Source records
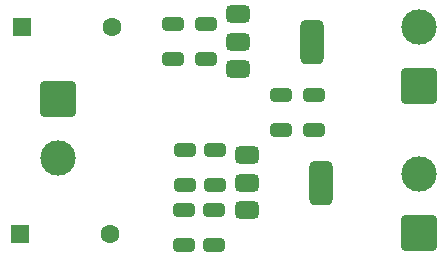
<source format=gbr>
%TF.GenerationSoftware,KiCad,Pcbnew,9.0.5*%
%TF.CreationDate,2025-11-27T16:43:58-05:00*%
%TF.ProjectId,dual_power_supply,6475616c-5f70-46f7-9765-725f73757070,rev?*%
%TF.SameCoordinates,Original*%
%TF.FileFunction,Soldermask,Top*%
%TF.FilePolarity,Negative*%
%FSLAX46Y46*%
G04 Gerber Fmt 4.6, Leading zero omitted, Abs format (unit mm)*
G04 Created by KiCad (PCBNEW 9.0.5) date 2025-11-27 16:43:58*
%MOMM*%
%LPD*%
G01*
G04 APERTURE LIST*
G04 Aperture macros list*
%AMRoundRect*
0 Rectangle with rounded corners*
0 $1 Rounding radius*
0 $2 $3 $4 $5 $6 $7 $8 $9 X,Y pos of 4 corners*
0 Add a 4 corners polygon primitive as box body*
4,1,4,$2,$3,$4,$5,$6,$7,$8,$9,$2,$3,0*
0 Add four circle primitives for the rounded corners*
1,1,$1+$1,$2,$3*
1,1,$1+$1,$4,$5*
1,1,$1+$1,$6,$7*
1,1,$1+$1,$8,$9*
0 Add four rect primitives between the rounded corners*
20,1,$1+$1,$2,$3,$4,$5,0*
20,1,$1+$1,$4,$5,$6,$7,0*
20,1,$1+$1,$6,$7,$8,$9,0*
20,1,$1+$1,$8,$9,$2,$3,0*%
G04 Aperture macros list end*
%ADD10RoundRect,0.250000X-0.650000X0.325000X-0.650000X-0.325000X0.650000X-0.325000X0.650000X0.325000X0*%
%ADD11RoundRect,0.250000X0.650000X-0.325000X0.650000X0.325000X-0.650000X0.325000X-0.650000X-0.325000X0*%
%ADD12RoundRect,0.249999X1.250001X-1.250001X1.250001X1.250001X-1.250001X1.250001X-1.250001X-1.250001X0*%
%ADD13C,3.000000*%
%ADD14RoundRect,0.250000X-0.550000X-0.550000X0.550000X-0.550000X0.550000X0.550000X-0.550000X0.550000X0*%
%ADD15C,1.600000*%
%ADD16RoundRect,0.375000X-0.625000X-0.375000X0.625000X-0.375000X0.625000X0.375000X-0.625000X0.375000X0*%
%ADD17RoundRect,0.500000X-0.500000X-1.400000X0.500000X-1.400000X0.500000X1.400000X-0.500000X1.400000X0*%
%ADD18RoundRect,0.249999X-1.250001X1.250001X-1.250001X-1.250001X1.250001X-1.250001X1.250001X1.250001X0*%
G04 APERTURE END LIST*
D10*
%TO.C,C7*%
X125095000Y-98855000D03*
X125095000Y-101805000D03*
%TD*%
D11*
%TO.C,C3*%
X124460000Y-86057000D03*
X124460000Y-83107000D03*
%TD*%
D10*
%TO.C,C5*%
X133604000Y-89076000D03*
X133604000Y-92026000D03*
%TD*%
%TO.C,C4*%
X130810000Y-89076000D03*
X130810000Y-92026000D03*
%TD*%
D12*
%TO.C,J3*%
X142494000Y-100758000D03*
D13*
X142494000Y-95758000D03*
%TD*%
D14*
%TO.C,SW2*%
X108712000Y-100838000D03*
D15*
X116332000Y-100838000D03*
%TD*%
D11*
%TO.C,C8*%
X122682000Y-96725000D03*
X122682000Y-93775000D03*
%TD*%
D12*
%TO.C,J2*%
X142494000Y-88312000D03*
D13*
X142494000Y-83312000D03*
%TD*%
D11*
%TO.C,C9*%
X125222000Y-96725000D03*
X125222000Y-93775000D03*
%TD*%
D10*
%TO.C,C6*%
X122555000Y-98855000D03*
X122555000Y-101805000D03*
%TD*%
D16*
%TO.C,U1*%
X127914000Y-94220000D03*
X127914000Y-96520000D03*
D17*
X134214000Y-96520000D03*
D16*
X127914000Y-98820000D03*
%TD*%
D14*
%TO.C,SW1*%
X108850000Y-83324500D03*
D15*
X116470000Y-83324500D03*
%TD*%
D11*
%TO.C,C2*%
X121666000Y-86057000D03*
X121666000Y-83107000D03*
%TD*%
D18*
%TO.C,J1*%
X111888500Y-89448000D03*
D13*
X111888500Y-94448000D03*
%TD*%
D16*
%TO.C,U2*%
X127152000Y-82282000D03*
X127152000Y-84582000D03*
D17*
X133452000Y-84582000D03*
D16*
X127152000Y-86882000D03*
%TD*%
M02*

</source>
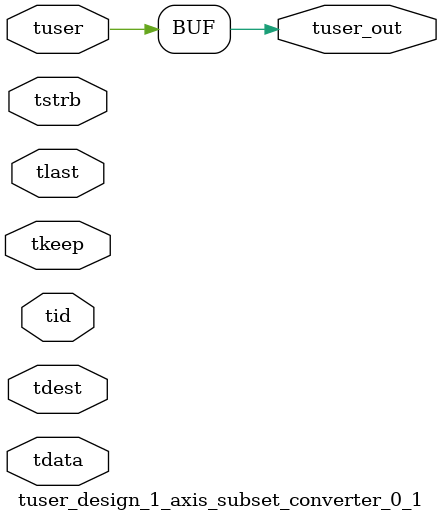
<source format=v>


`timescale 1ps/1ps

module tuser_design_1_axis_subset_converter_0_1 #
(
parameter C_S_AXIS_TUSER_WIDTH = 1,
parameter C_S_AXIS_TDATA_WIDTH = 32,
parameter C_S_AXIS_TID_WIDTH   = 0,
parameter C_S_AXIS_TDEST_WIDTH = 0,
parameter C_M_AXIS_TUSER_WIDTH = 1
)
(
input  [(C_S_AXIS_TUSER_WIDTH == 0 ? 1 : C_S_AXIS_TUSER_WIDTH)-1:0     ] tuser,
input  [(C_S_AXIS_TDATA_WIDTH == 0 ? 1 : C_S_AXIS_TDATA_WIDTH)-1:0     ] tdata,
input  [(C_S_AXIS_TID_WIDTH   == 0 ? 1 : C_S_AXIS_TID_WIDTH)-1:0       ] tid,
input  [(C_S_AXIS_TDEST_WIDTH == 0 ? 1 : C_S_AXIS_TDEST_WIDTH)-1:0     ] tdest,
input  [(C_S_AXIS_TDATA_WIDTH/8)-1:0 ] tkeep,
input  [(C_S_AXIS_TDATA_WIDTH/8)-1:0 ] tstrb,
input                                                                    tlast,
output [C_M_AXIS_TUSER_WIDTH-1:0] tuser_out
);

assign tuser_out = {tuser[0:0]};

endmodule


</source>
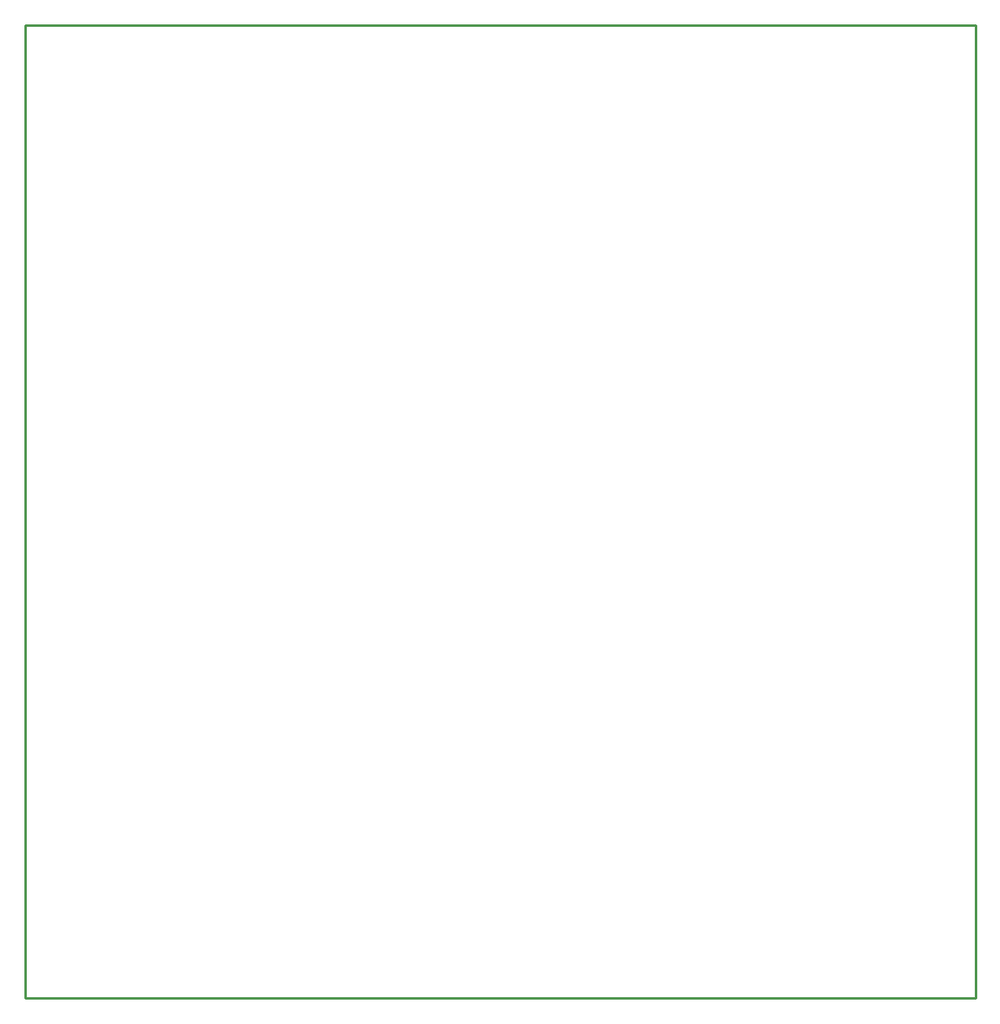
<source format=gko>
G04 Layer_Color=16711935*
%FSLAX25Y25*%
%MOIN*%
G70*
G01*
G75*
%ADD30C,0.01000*%
D30*
X0Y0D02*
Y399000D01*
X390000D01*
Y0D02*
Y399000D01*
X0Y0D02*
X390000D01*
M02*

</source>
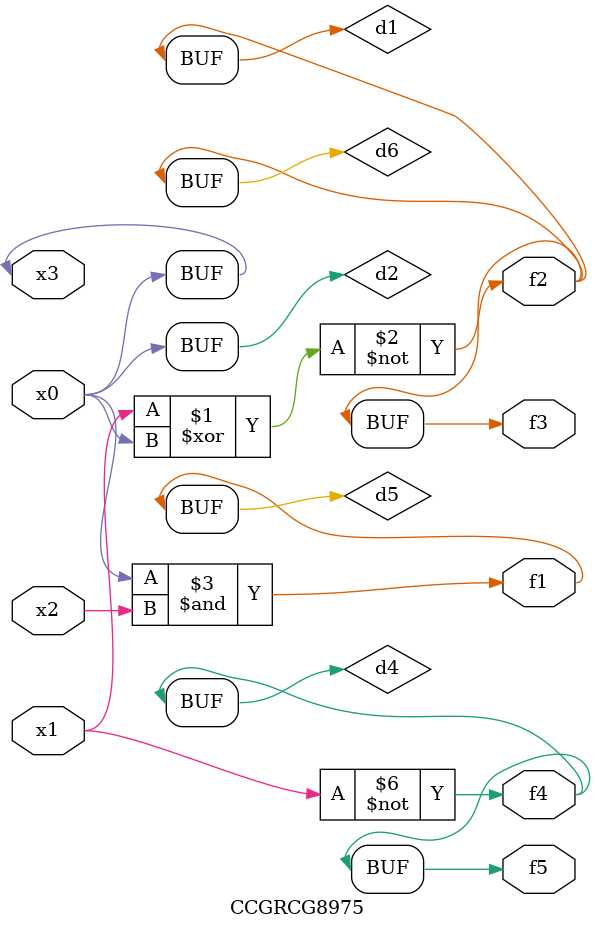
<source format=v>
module CCGRCG8975(
	input x0, x1, x2, x3,
	output f1, f2, f3, f4, f5
);

	wire d1, d2, d3, d4, d5, d6;

	xnor (d1, x1, x3);
	buf (d2, x0, x3);
	nand (d3, x0, x2);
	not (d4, x1);
	nand (d5, d3);
	or (d6, d1);
	assign f1 = d5;
	assign f2 = d6;
	assign f3 = d6;
	assign f4 = d4;
	assign f5 = d4;
endmodule

</source>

About this exercise. What lines in the records contain the word "parameter"? Return each one.

Answer to this task.
parameter C_S_AXIS_TUSER_WIDTH = 1,
parameter C_S_AXIS_TDATA_WIDTH = 32,
parameter C_S_AXIS_TID_WIDTH   = 0,
parameter C_S_AXIS_TDEST_WIDTH = 0,
parameter C_M_AXIS_TUSER_WIDTH = 1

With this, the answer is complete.